LONDON, September 7 (Reuters) – UK house prices fell last year at the fastest pace since 2009, reflecting the increasing impact of rising interest rates, the Halifax Mortgage Bank said on Thursday.
Home prices last month were 4.6% lower than in August 2022, when they were near their peak, according to Halifax. This compares to a 2.5% annual decline in July and a 3.45% average decline expected in a Reuters poll.
In August alone, prices fell 1.9%, the sharpest monthly decline since November 2022 and also more than the 0.3% survey forecast.
“Real estate prices have proved more resilient than expected so far this year (…). However, there is always a delayed effect with rate hikes and now we could see a larger impact from higher mortgage costs,” said Kim Kinnaird, director of Halifax Mortgages, part of Lloyds Banking Group.
The Bank of England has hiked interest rates 14 times since December 2021, raising interest rates to 5.25% in August.

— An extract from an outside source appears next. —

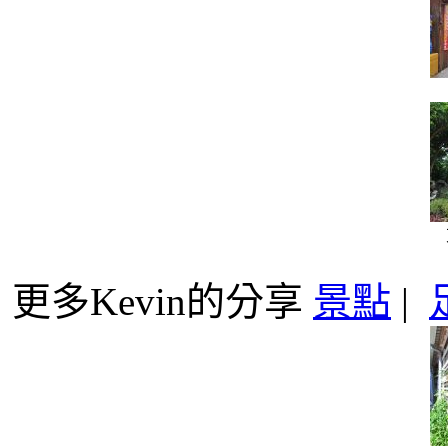
更多Kevin的分享
景點
|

Governor Andrew Bailey said on Wednesday that interest rates are now “much closer” to their peak than before, although financial markets still expect another hike to 5.5% this month and another hike thereafter.
Rival mortgage lender Nationwide reported last week that house prices in August were down 5.3% from a year earlier.
Official data showed that house prices rose 27% between February 2020 and their peak in September 2022, driven by increased demand for housing during the COVID-19 pandemic, temporary tax breaks and low interest rates. interest for much of this period.
According to Halifax, average house prices have fallen to levels similar to those seen in early 2022: £279,569 ($349,601), £14,000 down from last year’s peak but still around £40,000. pounds more than before the pandemic.
A Reuters poll of property market analysts last week said they expect prices to fall 4% this year and remain flat in 2024, before rising 3.3% in 2025.